First, it was this gigantic house that had a bajillion bedrooms all on their own floor-within-the-house, which we thought was so modern and fancy. Then when we went back after making a bid on the house, we realized that in fact they were observation cubes: Each room had four Plexiglass walls up at the top of its own mid-height flight of stairs. So apparently we had to figure out how to get curtains or wall decorations up there enough to give people privacy, without also denying them light. As opposed to, you know, walking the hell out of there. I can't remember exactly why we were so into the house in the first place, but it was one of those things where all of a sudden we were like, "Plexiglass is TOTALLY impractical, why did we not THINK of that?" It seems my subconscious wants us to live in a giant sneeze guard, like a buffet dinner course.
The next fake house had this huge gleaming courtyard in the middle, with a tile pool and swim-up bar, and we were just tickled. Until we did a walk-through during escrow, at which point I had to pull Kevin aside and point out that it had snake problems. As in, they were floating in the pool, which was now in a dirty and overgrown and chipped and cracked courtyard, and oozing out of crevices in the run-down walls. We were like, "Gulp. Can we back out?" It was like a Slytherin shanty, right down to the snakes appearing to find our distress deeply hilarious.

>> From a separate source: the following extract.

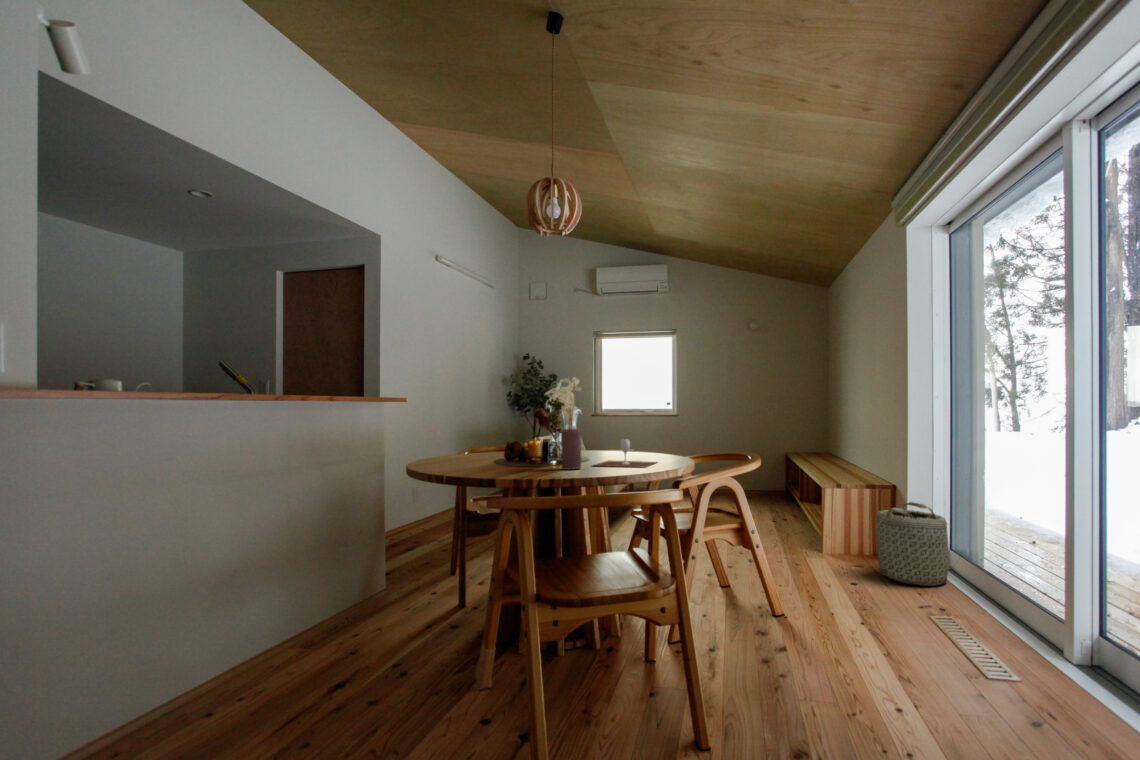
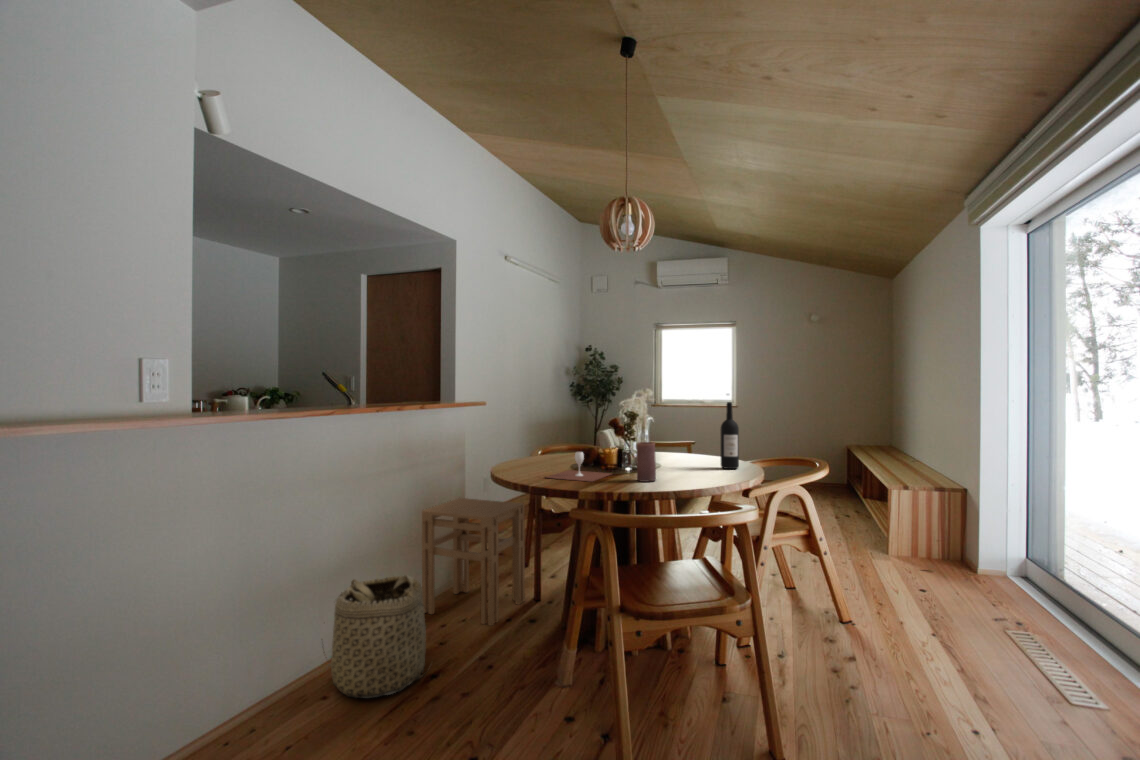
wine bottle: none [650,391,669,460] -> present [720,402,739,469]
wine glass: present [594,439,656,468] -> present [546,452,611,482]
stool: none [331,501,447,635] -> present [422,498,525,626]
basket: present [876,502,950,586] -> present [331,575,431,698]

And the third house was, again, totally fantastic, but as we moved in and I walked around it kept changing bit by bit until the ceilings were impossibly high and the rooms were all dark and narrow, and my office was actually just a bench in the den. And it was within this dream that I burst into tears about the prospect of leaving our current house, because of all the happy memories, and how it didn't feel like it was the trash compactor in Star Wars, slowly trying to grind me to a miserable pulp. (A reasonable objection, although Kevin was like, "What? It's just a tall house.")
Problematically, none of this has stopped me from noodling around on Realtor.com, because even though I know -- I KNOW -- we are not ready to buy or move, I keep wondering WHAT IF. What if The House is out there right now? Never mind that we can't afford it, that we need this house to regain a bit more value, that we said we wouldn't move until we had another kid and/or the boys outgrew their room. I just keep searching. And ogling. And bookmarking. And then falling into a pit of despair when the $1.6 million house with gorgeous views that we can't pay for and which isn't child-friendly suddenly goes off the market, because what if I were to win the lottery? And that was supposed to be our house? What then?
So it's no secret WHY I'm having real estate dreams. But maybe my psyche is trying to tell me to CHILL OUT and appreciate what we have. The other night, we fired up the hot tub and sat there, surrounded by the plants that give it a wooded feel, and just breathed in the crisp night air, and that feeling that we were in a different place altogether. It was nice to slow down and look around and enjoy. So I may not have a laundry room, or a walk-in closet, or even a GOOD closet; so the microwave might be broken, and you can't sneak across the living room floor because the boards creak so loudly that it sounds like a giant has let one rip. So what? It's home. And hey, those floorboards beat a burglar alarm any day.